In order to make effective decisions for oil field management, well and reservoir surveillance data needs to be utilized to better understand how the subsurface and surface systems in a field interact. This can be done at the reservoir, well and surface facility level, but is most effective when considering the entire production or injection system. IPM (Integrated Production Modeling) is now being used more often and, has demonstrated its usefulness in many oil and gas field applications.
The use of integrated production modeling methodologies for improving production, identifying and eliminating bottlenecks and improving production allocation for wells from multiple reservoirs from both onshore and offshore oil fields are presented. Methods for coupling the surface and subsurface are reviewed and its usefulness for identifying bottlenecks at both the well and surface facility level are demonstrated. Field examples are presented where issues were identified and overcome by operational means and, found to increase production. Prioritization of wells and production intervals can also be incorporated to improve production/system uptime and field life.
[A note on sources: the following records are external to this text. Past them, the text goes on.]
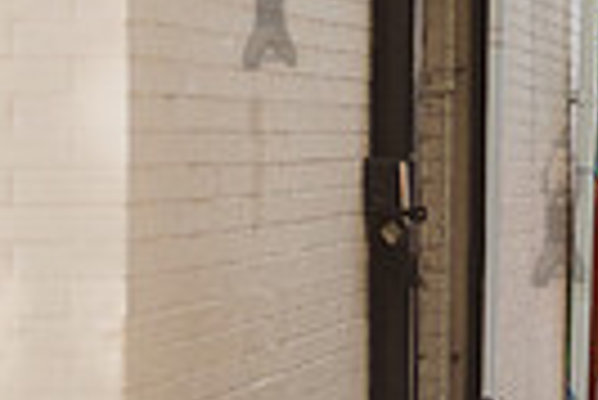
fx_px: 5837
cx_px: 1138
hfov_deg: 5.7
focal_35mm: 351
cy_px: -11
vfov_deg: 3.9
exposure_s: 1/1600
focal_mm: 80
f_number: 2.8
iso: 1000
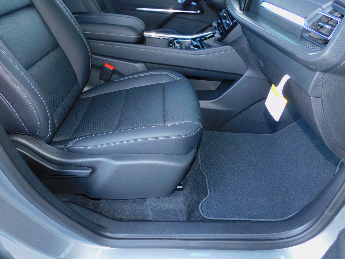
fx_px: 239
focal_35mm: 24
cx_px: 172
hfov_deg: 71.6
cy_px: 130
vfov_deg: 56.8
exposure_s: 1/30
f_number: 3.3
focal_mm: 4.3
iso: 200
The use of artificial lift for oil wells and additional compression for gas wells can be effectively modeled by reasonably calibrated IPM models. Without proper calibration, these models can yield results that lead to inadequate decisions that have a significant impact on project economics. The use of IPM models as a tool to better allocate field production data has proved to be very reliable and has resulted in better field management. This approach requires both reservoir and surface facility information gathered on a regular basis in order to be reliable and accurate. Reservoir, well and surface models require occasional calibration or updates of inflow type curves. Application of these methods are discussed and presented for some field cases for oil reservoirs some under waterflood and others with active water drive.